Charlemagne thought of himself as being a Frank, not a European. He even tried to wear only Frankish clothes. He rejected foreign clothes, however gorgeous they might be, and never agreed to be dressed in them, except once in Rome when Pope Hadrian had requested it, and, on another occasion, when his successor Leo had begged him.
Regarding the standardization that Charlemagne brought to Europe, it must be kept in mind that Charlemagne often declined to pursue standardization. For example, Charlemagne did not try to turn those whom he conquered into Franks. On the contrary, Charlemagne reinforced, and maybe even created and imposed, non-Frankish identities on those whom he had defeated.
The Frankish legal system was not based on territoriality of law, in which the location where a crime happened determines which laws apply. Rather, the Frankish legal system was based on ‘personality of law’, in which the ethnicity of the parties involved determined which laws applied. Franks had their own law codes, and Lombards had their own law code.
When Charlemagne conquered the Saxons, he did not impose Frankish law on them; instead, he had the Saxon laws codified and written down, thereby cementing the Saxon identity.
Notker, who wrote a biography of Charlemagne, tells us that, during the ninth century, some groups within Charlemagne’s Empire, such as Aquitanians and Bavarians, voluntarily came to identify themselves as Franks. Had that trend continued and spread, then Charlemagne’s Frankishness might well have become the basis of a continent-wide identity. But the trend did not continue.
For those living outside Europe, Europeans were all ‘Franks’—at the time of the First Crusade and for some time thereafter, Arabs used a single blanket terms for all western Europeans, including those who remained in Europe, those who crusaded, and those who settled in the crusader states. The term was al-Ifranj, which is derived from Frank.
But in Europe itself, older regional identities persisted while an overall Frankish identity did not persist. In East Francia, the Frankish identity died out entirely, giving way to a shared Teutonic, or German, identity.
This article comes directly from content in the video series Charlemagne: Father of Europe. Watch it now, on Wondrium.
Charlemagne’s Multi-ethnic Court
Charlemagne’s multi-ethnic court bolsters the case for him being the father of Europe; he assembled people from different parts of Europe to work together.
At the same time, his multi-ethnic court was a generational oddity, not a model that persisted. Under Charlemagne’s son and under later successors, the court scholars and the empire’s intelligentsia were predominantly Frankish.
And while Charlemagne loved foreigners, it is unclear whether he recruited Anglo-Saxon, Irish, Spanish Goth, and Italian scholars to his court for the cosmopolitan flavor that they added, or simply because he lacked Franks capable of doing (and doing well) the work that he wanted done.
Also, while Gaelic-speakers of Europe’s northwest seemed strange, at least they were allowed to live and work at Charlemagne’s court. No Scandinavian or Slav lived and worked at Charlemagne’s court, and Franks sometimes viewed Slavs, and other central and eastern Europeans, with murderous contempt.
Opposites That Don’t Go Together
Charlemagne loved meeting foreigners and recruited foreigners to his court, but it was a place where Charlemagne’s scholars hurled ethnic slurs at one another, possibly for Charlemagne’s amusement; and he launched wars in which foreign enemies speaking strange languages were tadpoles, worms, and not even human.
That is the world of the eighth and ninth centuries, a world that Charlemagne epitomized in many ways. His Europe is not ours; it is not even the Europe of centuries much closer to Charlemagne’s lifetime than to our own, such as the eleventh and twelfth centuries, or, despite his claims to be a renewer of the Roman Empire, the fourth and fifth centuries.
Charlemagne’s world is too rural and too Christian, too medieval with its fiefs and knights, to be the Europe that ancient Greeks and Romans knew. Yet, Charlemagne’s world also lacks the stone castles, the crusades, the inquisitors, and the chivalric culture that we think of as essential components of the Middle Ages.

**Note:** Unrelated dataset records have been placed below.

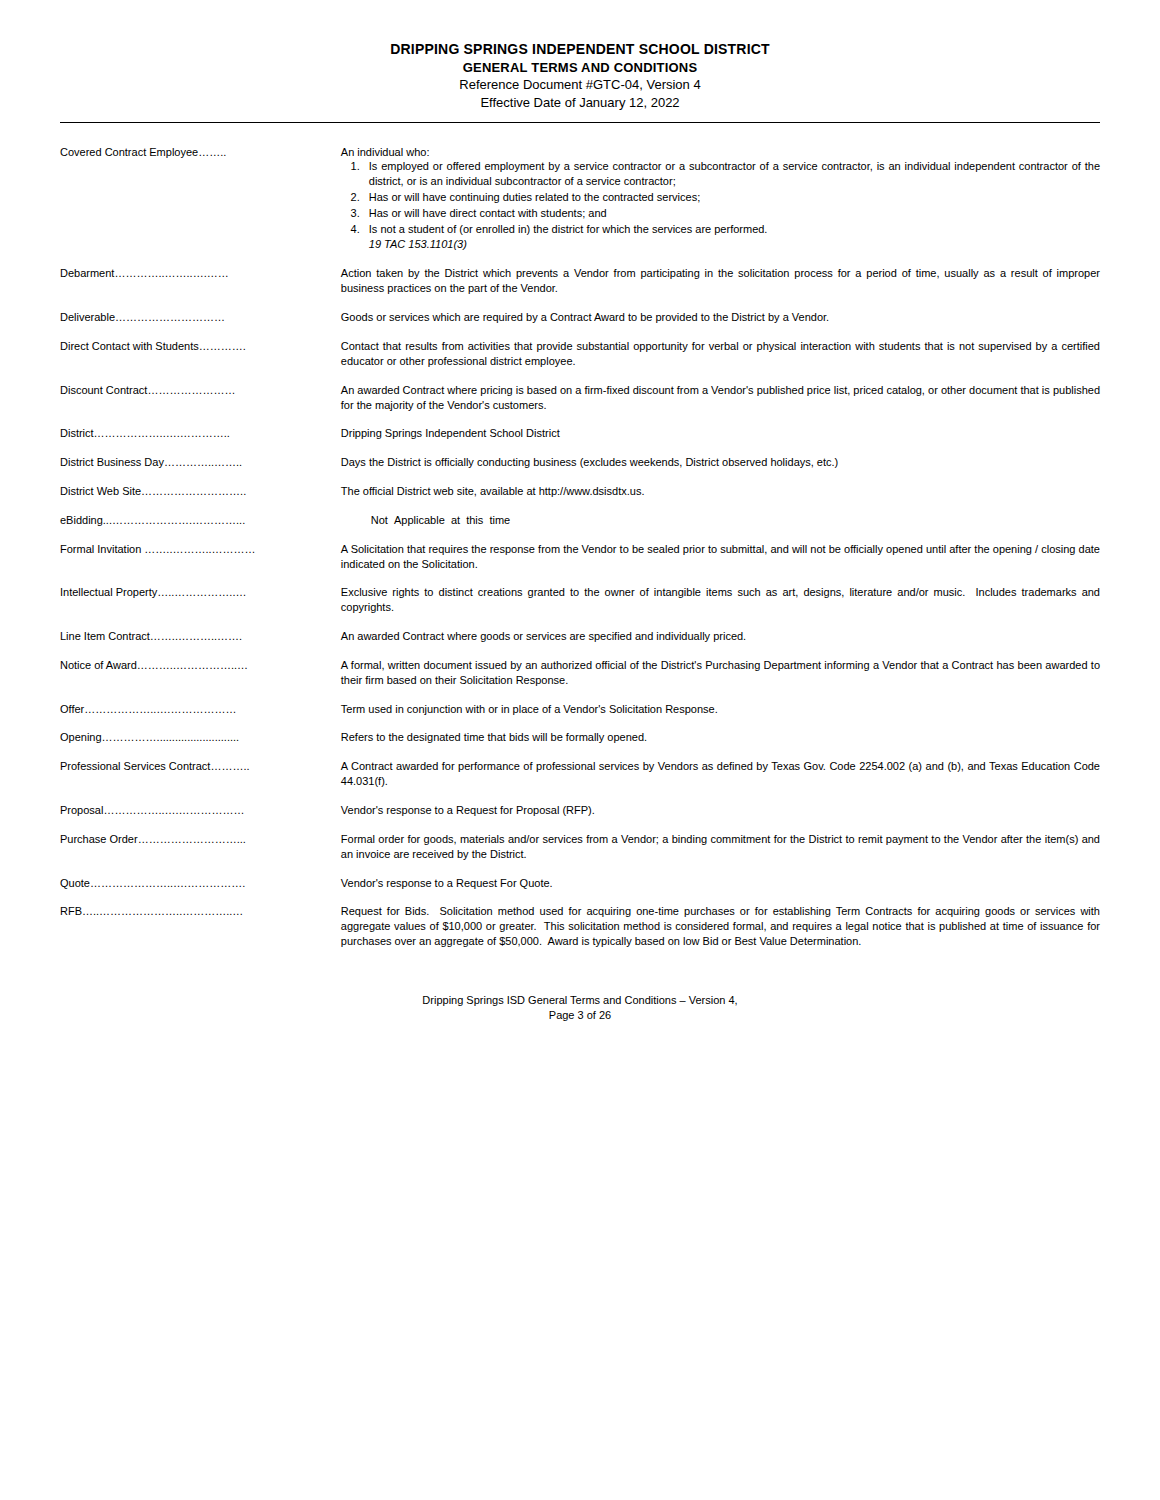DRIPPING SPRINGS INDEPENDENT SCHOOL DISTRICT
GENERAL TERMS AND CONDITIONS
Reference Document #GTC-04, Version 4
Effective Date of January 12, 2022
| Covered Contract Employee…….. | An individual who: Is employed or offered employment by a service contractor or a subcontractor of a service contractor, is an individual independent contractor of the district, or is an individual subcontractor of a service contractor; Has or will have continuing duties related to the contracted services; Has or will have direct contact with students; and Is not a student of (or enrolled in) the district for which the services are performed. 19 TAC 153.1101(3) |
| Debarment…………..……..….…… | Action taken by the District which prevents a Vendor from participating in the solicitation process for a period of time, usually as a result of improper business practices on the part of the Vendor. |
| Deliverable………………………… | Goods or services which are required by a Contract Award to be provided to the District by a Vendor. |
| Direct Contact with Students…………. | Contact that results from activities that provide substantial opportunity for verbal or physical interaction with students that is not supervised by a certified educator or other professional district employee. |
| Discount Contract…………………… | An awarded Contract where pricing is based on a firm-fixed discount from a Vendor's published price list, priced catalog, or other document that is published for the majority of the Vendor's customers. |
| District………………..….………….. | Dripping Springs Independent School District |
| District Business Day…………..…….. | Days the District is officially conducting business (excludes weekends, District observed holidays, etc.) |
| District Web Site……………………….. | The official District web site, available at http://www.dsisdtx.us. |
| eBidding...………………….…………... | Not Applicable at this time |
| Formal Invitation ……..………..………… | A Solicitation that requires the response from the Vendor to be sealed prior to submittal, and will not be officially opened until after the opening / closing date indicated on the Solicitation. |
| Intellectual Property…..……………..… | Exclusive rights to distinct creations granted to the owner of intangible items such as art, designs, literature and/or music. Includes trademarks and copyrights. |
| Line Item Contract……..………..……. | An awarded Contract where goods or services are specified and individually priced. |
| Notice of Award………..……………..… | A formal, written document issued by an authorized official of the District's Purchasing Department informing a Vendor that a Contract has been awarded to their firm based on their Solicitation Response. |
| Offer………………..….……………… | Term used in conjunction with or in place of a Vendor's Solicitation Response. |
| Opening……………........................... | Refers to the designated time that bids will be formally opened. |
| Professional Services Contract……….. | A Contract awarded for performance of professional services by Vendors as defined by Texas Gov. Code 2254.002 (a) and (b), and Texas Education Code 44.031(f). |
| Proposal……………..….……………… | Vendor's response to a Request for Proposal (RFP). |
| Purchase Order………………………... | Formal order for goods, materials and/or services from a Vendor; a binding commitment for the District to remit payment to the Vendor after the item(s) and an invoice are received by the District. |
| Quote…………………..….……………. | Vendor's response to a Request For Quote. |
| RFB…..…………………..…………..… | Request for Bids. Solicitation method used for acquiring one-time purchases or for establishing Term Contracts for acquiring goods or services with aggregate values of $10,000 or greater. This solicitation method is considered formal, and requires a legal notice that is published at time of issuance for purchases over an aggregate of $50,000. Award is typically based on low Bid or Best Value Determination. |
Dripping Springs ISD General Terms and Conditions – Version 4,
Page 3 of 26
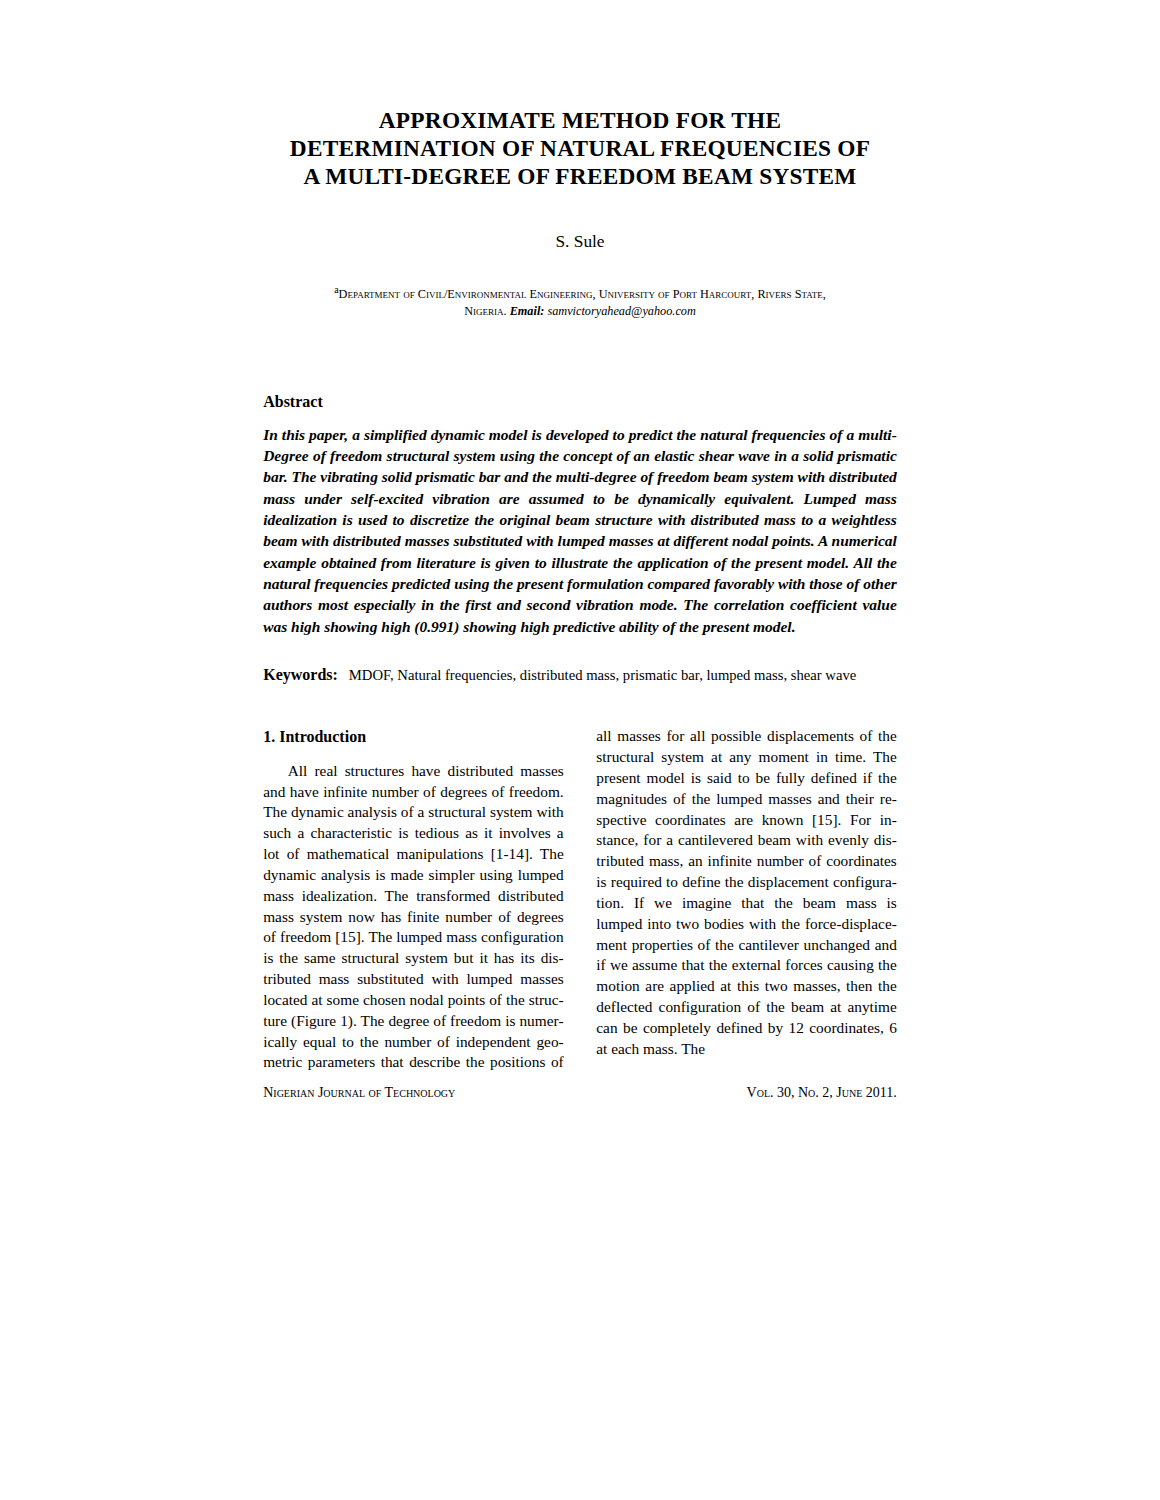Approximate Method for the
Determination of Natural Frequencies of
a Multi-Degree of Freedom Beam System
S. Sule
aDepartment of Civil/Environmental Engineering, University of Port Harcourt, Rivers State, Nigeria. Email: samvictoryahead@yahoo.com
Abstract
In this paper, a simplified dynamic model is developed to predict the natural frequencies of a multi-Degree of freedom structural system using the concept of an elastic shear wave in a solid prismatic bar. The vibrating solid prismatic bar and the multi-degree of freedom beam system with distributed mass under self-excited vibration are assumed to be dynamically equivalent. Lumped mass idealization is used to discretize the original beam structure with distributed mass to a weightless beam with distributed masses substituted with lumped masses at different nodal points. A numerical example obtained from literature is given to illustrate the application of the present model. All the natural frequencies predicted using the present formulation compared favorably with those of other authors most especially in the first and second vibration mode. The correlation coefficient value was high showing high (0.991) showing high predictive ability of the present model.
Keywords: MDOF, Natural frequencies, distributed mass, prismatic bar, lumped mass, shear wave
1. Introduction
All real structures have distributed masses and have infinite number of degrees of freedom. The dynamic analysis of a structural system with such a characteristic is tedious as it involves a lot of mathematical manipulations [1-14]. The dynamic analysis is made simpler using lumped mass idealization. The transformed distributed mass system now has finite number of degrees of freedom [15]. The lumped mass configuration is the same structural system but it has its distributed mass substituted with lumped masses located at some chosen nodal points of the structure (Figure 1). The degree of freedom is numerically equal to the number of independent geometric parameters that describe the positions of all masses for all possible displacements of the structural system at any moment in time. The present model is said to be fully defined if the magnitudes of the lumped masses and their respective coordinates are known [15]. For instance, for a cantilevered beam with evenly distributed mass, an infinite number of coordinates is required to define the displacement configuration. If we imagine that the beam mass is lumped into two bodies with the force-displacement properties of the cantilever unchanged and if we assume that the external forces causing the motion are applied at this two masses, then the deflected configuration of the beam at anytime can be completely defined by 12 coordinates, 6 at each mass. The
Nigerian Journal of Technology
Vol. 30, No. 2, June 2011.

Recognizing Charlemagne’s particularity leads us to a broader conclusion and insight: The unexpected opposites in Charlemagne’s world and in Charlemagne himself remind us that our own notions of what should and should not go together will not last forever.
Common Questions about Charlemagne: An Emperor of Frank Origin
Charlemagne loved to see himself as a Frank and nothing more. He rejected foreign clothes, however gorgeous they might be, and never agreed to be dressed in them, except once in Rome when Pope Hadrian had requested it, and, on another occasion, when his successor Leo had begged him.
Charlemagne often declined to pursue standardization. For example, he did not try to turn those whom he conquered into Franks. On the contrary, he reinforced, and maybe even created and imposed, non-Frankish identities on those whom he had defeated. Indeed, each group in his kingdom had its own encrypted and written legal identity.
Charlemagne loved meeting foreigners and recruited foreigners to his court. Charlemagne’s multi-ethnic court had people from different parts of Europe working together. However, his multi-ethnic court was a generational oddity and not a model that persisted.